■ WHAT YOU NEED TO DO ■
Apart from the pictures, every line below is to be set down exactly.

BEGIN SUPPLIED INFORMATION

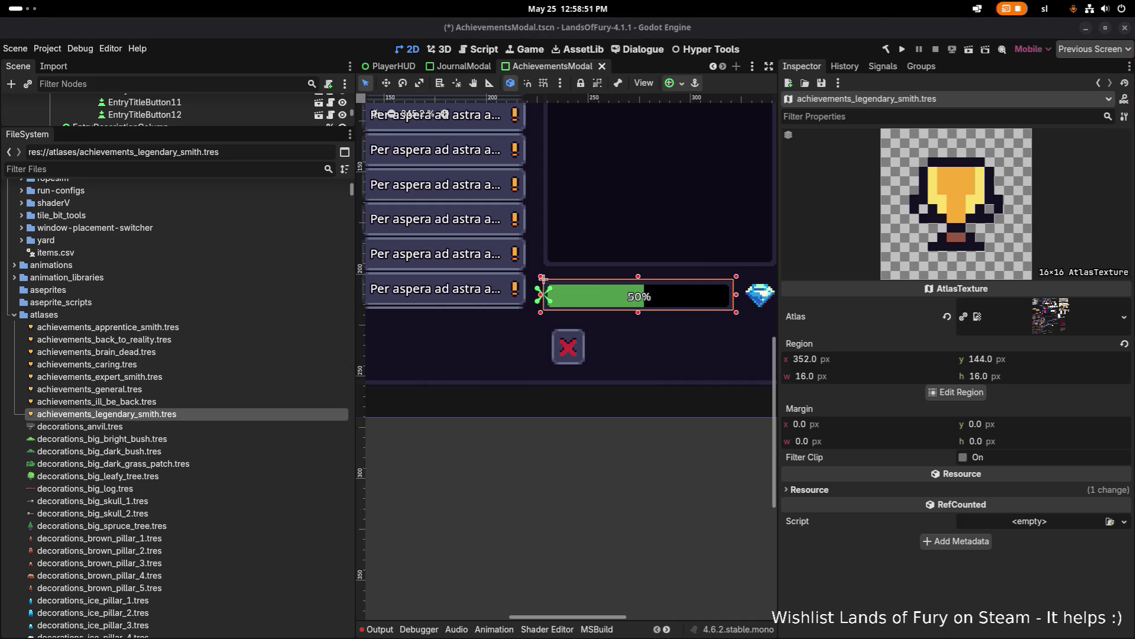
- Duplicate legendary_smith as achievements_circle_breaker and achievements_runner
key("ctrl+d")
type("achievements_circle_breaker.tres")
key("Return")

END SUPPLIED INFORMATION

■ RESPONSE ■
- Duplicate legendary_smith as achievements_circle_breaker and achievements_runner
key("ctrl+d")
type("achievements_circle_breaker.tres")
key("Return")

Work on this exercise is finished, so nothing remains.